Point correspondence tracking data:
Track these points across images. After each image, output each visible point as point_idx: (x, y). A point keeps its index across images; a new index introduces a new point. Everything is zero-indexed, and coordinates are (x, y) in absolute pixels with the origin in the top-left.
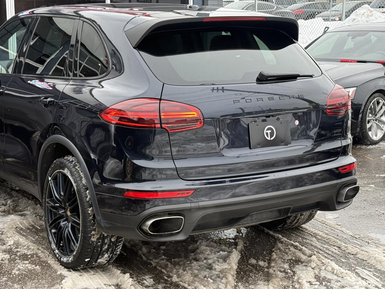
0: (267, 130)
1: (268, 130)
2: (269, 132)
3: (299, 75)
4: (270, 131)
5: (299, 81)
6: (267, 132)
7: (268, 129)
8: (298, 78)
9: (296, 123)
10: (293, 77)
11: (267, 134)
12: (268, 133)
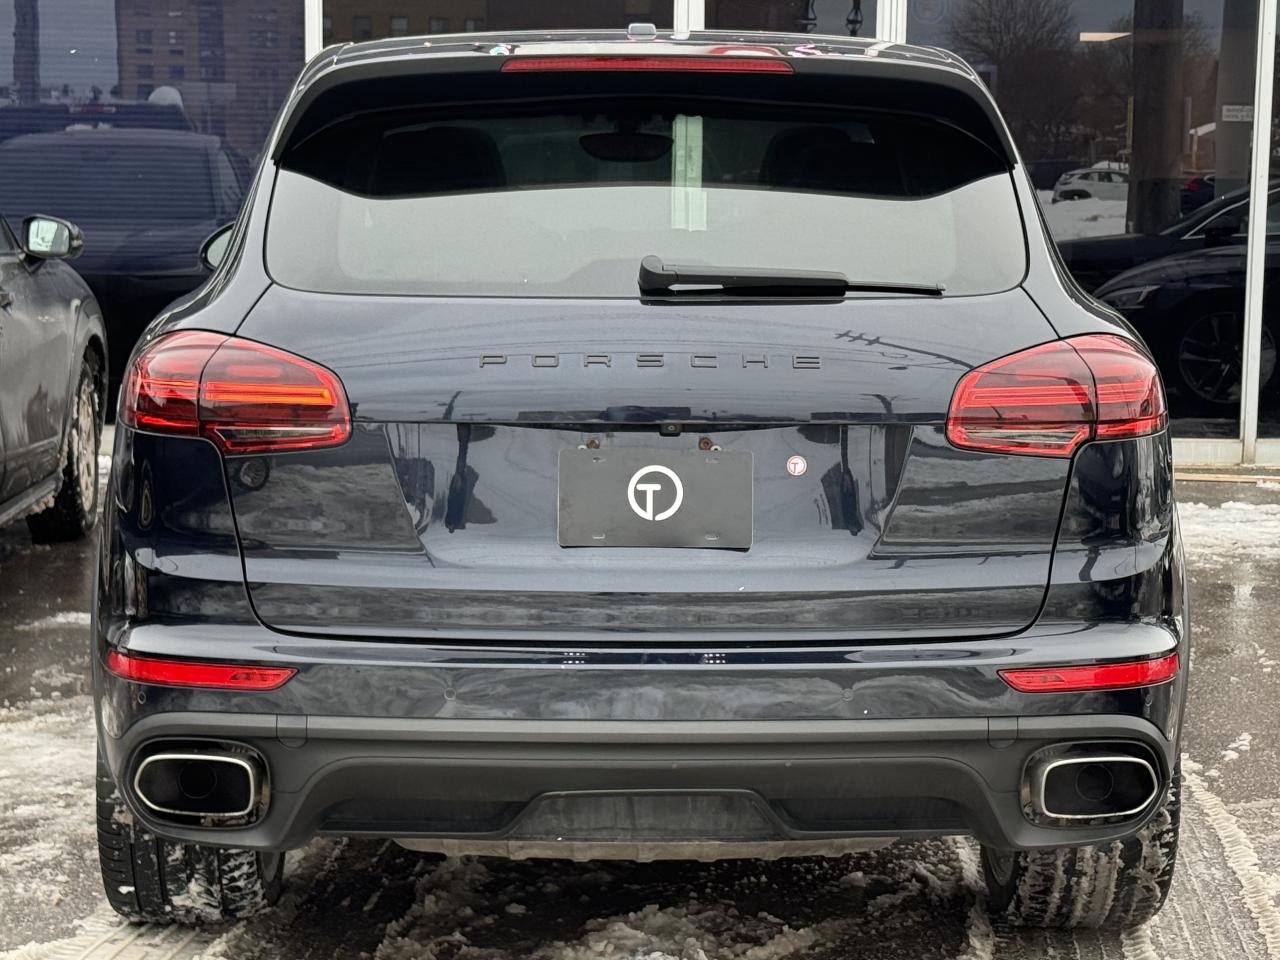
0: (642, 480)
1: (645, 479)
2: (651, 489)
3: (845, 282)
4: (657, 487)
5: (852, 303)
6: (641, 487)
8: (848, 294)
9: (791, 467)
10: (830, 290)
11: (641, 497)
12: (644, 493)
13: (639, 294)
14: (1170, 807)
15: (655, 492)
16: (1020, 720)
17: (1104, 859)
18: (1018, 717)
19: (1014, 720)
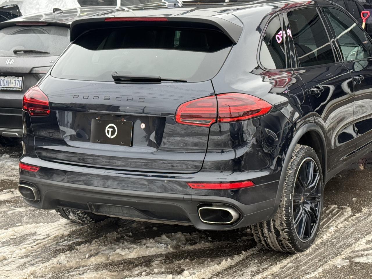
2: (111, 130)
4: (112, 130)
6: (109, 129)
7: (110, 127)
8: (162, 82)
9: (141, 126)
11: (108, 131)
13: (114, 81)
14: (285, 222)
15: (111, 131)
16: (193, 196)
17: (271, 234)
18: (192, 195)
19: (191, 196)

-- Exercise description --
Recast the data above as a Markdown table with a Row column that numbers each entry and a Line column that holds its text. Leave out blank lines and the picture lines.

-- Solved exercise --
| Row | Line |
|---|---|
| 1 | Track these points across images. After each image, output each visible point as point_idx: (x, y). A point keeps its index across images; a new index introduces a new point. Everything is zero-indexed, and coordinates are (x, y) in absolute pixels with the origin in the top-left. |
| 2 | 0: (267, 130) |
| 3 | 1: (268, 130) |
| 4 | 2: (269, 132) |
| 5 | 3: (299, 75) |
| 6 | 4: (270, 131) |
| 7 | 5: (299, 81) |
| 8 | 6: (267, 132) |
| 9 | 7: (268, 129) |
| 10 | 8: (298, 78) |
| 11 | 9: (296, 123) |
| 12 | 10: (293, 77) |
| 13 | 11: (267, 134) |
| 14 | 12: (268, 133) |
| 15 | 0: (642, 480) |
| 16 | 1: (645, 479) |
| 17 | 2: (651, 489) |
| 18 | 3: (845, 282) |
| 19 | 4: (657, 487) |
| 20 | 5: (852, 303) |
| 21 | 6: (641, 487) |
| 22 | 8: (848, 294) |
| 23 | 9: (791, 467) |
| 24 | 10: (830, 290) |
| 25 | 11: (641, 497) |
| 26 | 12: (644, 493) |
| 27 | 13: (639, 294) |
| 28 | 14: (1170, 807) |
| 29 | 15: (655, 492) |
| 30 | 16: (1020, 720) |
| 31 | 17: (1104, 859) |
| 32 | 18: (1018, 717) |
| 33 | 19: (1014, 720) |
| 34 | 2: (111, 130) |
| 35 | 4: (112, 130) |
| 36 | 6: (109, 129) |
| 37 | 7: (110, 127) |
| 38 | 8: (162, 82) |
| 39 | 9: (141, 126) |
| 40 | 11: (108, 131) |
| 41 | 13: (114, 81) |
| 42 | 14: (285, 222) |
| 43 | 15: (111, 131) |
| 44 | 16: (193, 196) |
| 45 | 17: (271, 234) |
| 46 | 18: (192, 195) |
| 47 | 19: (191, 196) |